As the son of refugees and the grandson of a political prisoner, the narrator feels that the world owes something to his grandfather. A simple, mournful remembrance is insufficient; he wants to keep the memory of Annam alive by writing a memoir. His grandfather was a lawyer in Vietnam, also known as Anam. After the U.S. was defeated, the communist government took over. He had been imprisoned at Chi Hoa Prison for 10 years without being charged or tried as a revolutionary.
However, after returning from a fact-finding mission in Vietnam, he realizes that he may have become carried away in his quest. He is determined that the suffering of his grandfather at the hands of a repressive regime cannot be forgotten. At the same time, he feels he does not belong everywhere, matter-of-factly.

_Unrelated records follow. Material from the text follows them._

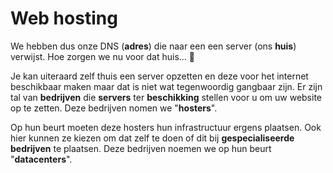 # Web hosting

We hebben dus onze DNS (**adres**) die naar een een server (ons **huis**) verwijst. Hoe zorgen we nu voor dat huis... 🤔

Je kan uiteraard zelf thuis een server opzetten en deze voor het internet beschikbaar maken maar dat is niet wat tegenwoordig gangbaar zijn. Er zijn tal van **bedrijven** die **servers** ter **beschikking** stellen voor u om uw website op te zetten. Deze bedrijven nomen we "**hosters**".

Op hun beurt moeten deze hosters hun infrastructuur ergens plaatsen. Ook hier kunnen ze kiezen om dat zelf te doen of dit bij **gespecialiseerde** **bedrijven** te plaatsen. Deze bedrijven noemen we op hun beurt "**datacenters**".
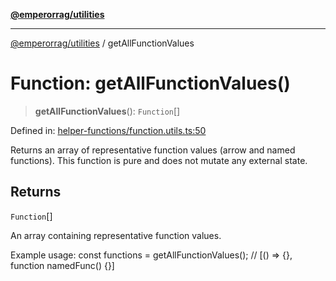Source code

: [**@emperorrag/utilities**](../README.md)

***

[@emperorrag/utilities](../globals.md) / getAllFunctionValues

# Function: getAllFunctionValues()

> **getAllFunctionValues**(): `Function`[]

Defined in: [helper-functions/function.utils.ts:50](https://github.com/EmperorRAG/my-projects-monorepo/blob/e2bd1d08dbedaf6b4d2837cf58e4e4885a5e09fe/libs/utilities/src/lib/helper-functions/function.utils.ts#L50)

Returns an array of representative function values (arrow and named functions).
This function is pure and does not mutate any external state.

## Returns

`Function`[]

An array containing representative function values.

Example usage:
  const functions = getAllFunctionValues();
  // [() => {}, function namedFunc() {}]
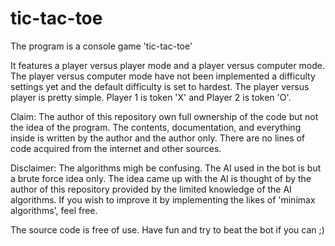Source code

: # tic-tac-toe

The program is a console game 'tic-tac-toe'

It features a player versus player mode and a player versus computer mode.
The player versus computer mode have not been implemented a difficulty settings yet and the default difficulty is set to hardest.
The player versus player is pretty simple. Player 1 is token 'X' and Player 2 is token 'O'.

Claim:
The author of this repository own full ownership of the code but not the idea of the program.
The contents, documentation, and everything inside is written by the author and the author only.
There are no lines of code acquired from the internet and other sources.

Disclaimer:
The algorithms migh be confusing. The AI used in the bot is but a brute force idea only.
The idea came up with the AI is thought of by the author of this repository provided by the limited knowledge of the AI algorithms.
If you wish to improve it by implementing the likes of 'minimax algorithms', feel free.

The source code is free of use.
Have fun and try to beat the bot if you can ;)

The narrator's memory of his grandparents, a research trip, fragments of his extended family in Vietnam, extensive reading, internet searches, and the support of his beloved wife and daughter have inspired him to envision a better version of himself. His grandfather believes that forgiveness is necessary for our own good.
Stories of POWs always make me sad. Their PTSD is hard to endure, and finding healing and closure may haunt them for the rest of their lives. Feeling sympathy and guilt may not be enough. This is the debut novel of the author, and it won the 2021 Victorian Premier's Literary Award for an Unpublished Manuscript.